Those text-on-picture memes that clog up the internet and mean nobody has to think of anything themselves any more are generally very annoying, but a few manage to be quite good. One currently doing the rounds quotes dead Canadian economist J.K. Galbraith: “the modern conservative is engaged in one of man’s oldest exercises in moral philosophy – the search for a superior moral justification for selfishness”.
After last Saturday’s End Austerity Now demo in London, the Right did an excellent job of proving Galbraith’s observation still applies. Taking to their computers in droves, irate right-wingers condemned any and everyone who took part in the event – but saved particular disdain for Charlotte Church and other celebrity leftists who turned up.
In doing so, they demonstrated their usual logical flexibility when it comes to attacking egalitarians. If you’re poor and you complain about a politics scandalously tilted in favour of the richest, you’re jealous – engaging in divisive class warfare, being anti-enterprise, threatening Britain’s future prosperity. If you’re rich, and you do the same, you’re a hypocritical champagne socialist – the implication being that you can only complain about capitalism if you’re poor. Except you can’t, because then you’re engaging in divisive class warfare, being anti-enterprise, and threatening Britain’s future prosperity.
Corporate-policed mainstream culture is all about finding excuses for exploitation, inequality and wrenching injustice, and letting the people at the top feel justified in being irrationally rich. The reason the Right so angrily goes after rich people who criticise neoliberalism is because they’re more of a threat to that collective delusion. If even people who’ve benefitted from the status quo are complaining about it, how bad must it be?
Once of the more unexpected side-effects of austerity has been ex-child soprano Charlotte Church’s emergence as a sassy and articulate left-wing campaigner. Having made her fortune singing as a pre-teen and been left with the rest of her life to do whatever she wants in, she’s made the commendable decision to become an anti-austerity activist.
Earlier this year, she suggested she’d happily pay 60% or 70% tax if it would help protect vital public services. That particularly annoyed the sociopath Right, for whom there’s nothing more baffling than a rich person who a) doesn’t want to dodge as much tax as possible, and b) actually wants to pay more. Having angered and spent time jousting the twin-headed boss monster of neo-Thatcherite social media, the Hopkins-Mensch, she can at least be confident she’s doing something right.
All that said, switching to weird left-wing secular vicar mode for a minute, there was a smidgen of substance to the criticism Church received. After she made the comments about tax, she was inundated by waves of horrible Tories suggesting that, if she felt so strongly about it, she should just give away the extra money she’d be willing to be taxed but isn’t. And her excuse, like that given by other rich egalitarians in similar situations, was quite flimsy.

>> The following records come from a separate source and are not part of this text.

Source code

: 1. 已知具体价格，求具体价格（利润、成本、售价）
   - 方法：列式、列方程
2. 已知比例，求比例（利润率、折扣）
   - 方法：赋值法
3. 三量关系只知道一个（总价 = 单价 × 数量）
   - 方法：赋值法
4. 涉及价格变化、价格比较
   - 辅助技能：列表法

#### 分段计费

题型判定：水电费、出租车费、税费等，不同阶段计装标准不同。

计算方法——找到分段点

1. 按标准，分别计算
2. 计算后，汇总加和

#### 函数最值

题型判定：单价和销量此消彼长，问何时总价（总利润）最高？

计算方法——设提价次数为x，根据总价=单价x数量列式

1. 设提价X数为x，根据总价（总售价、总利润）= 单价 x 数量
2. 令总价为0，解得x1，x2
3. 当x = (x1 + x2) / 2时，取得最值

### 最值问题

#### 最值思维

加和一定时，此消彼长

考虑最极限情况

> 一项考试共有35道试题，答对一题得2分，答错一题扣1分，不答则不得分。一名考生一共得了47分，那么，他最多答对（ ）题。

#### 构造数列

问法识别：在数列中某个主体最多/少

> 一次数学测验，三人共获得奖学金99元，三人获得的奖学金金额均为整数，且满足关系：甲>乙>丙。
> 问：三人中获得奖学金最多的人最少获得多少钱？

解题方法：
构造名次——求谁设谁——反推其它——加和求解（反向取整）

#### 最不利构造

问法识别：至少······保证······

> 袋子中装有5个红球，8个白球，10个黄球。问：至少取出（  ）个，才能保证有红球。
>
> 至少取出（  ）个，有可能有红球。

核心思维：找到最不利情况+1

The sadly dead left-wing moral philosopher Gerry Cohen discussed exactly this issue in his superbly named book, If You’re An Egalitarian, How Come You’re So Rich?. If you have political ideals that society isn’t going to act on any time soon, what do you do? Do you just get on with living your life in a manner you ideally wouldn’t, or do you find some other way of honouring your beliefs?
It’s a question Cohen addresses with no small amount of embarrassment. He writes as a very comfortably-off Oxford-based academic who had spent his life saying capitalism should be overthrown and wealth should be redistributed – and as someone who nonetheless didn’t give away the sizeable chunk of his income he didn’t really need.
Having poked and prodded at the problem from all different angles, he eventually reaches a sort of tentative conclusion – that if you’re a rich egalitarian, there’s not really an excuse for not giving most of your wealth away.
Of course it would be better if society handled redistribution. Of course it would be better if greater equality was socially guaranteed rather than dependent on charity. But people are suffering everywhere. Telling them to just hang on for socialism while you live to excess isn’t really morally acceptable.
This isn’t just something for rich people to ponder, either. We all need to live less materialistic, less wasteful lives for the planet’s sake. For the pittance it’s worth, here at Bem Towers we’ve decided that we’re going to calculate how much we can survive on, challenge ourselves to efficiently squeeze all our non-essentials out of a strictly limited self-indulgence allowance, and then, by the end of the year, (if there’s anything left over) be giving the rest of our income away.
Millions of people in this country are struggling to get by as it is. Especially if you’ve got children or other dependents, that kind of commitment just isn’t feasible. But if you’re an egalitarian for whom it is feasible, we reckon you should do it too.
But well done
But that’s probably a post for another day. In the meantime, Charlotte Church is doing a fantastic job of banging on about the evils of austerity. So well done to her, and Russell Brand, and other people like that, for giving enough of a shit to get involved when they could easily just sit at home counting their money.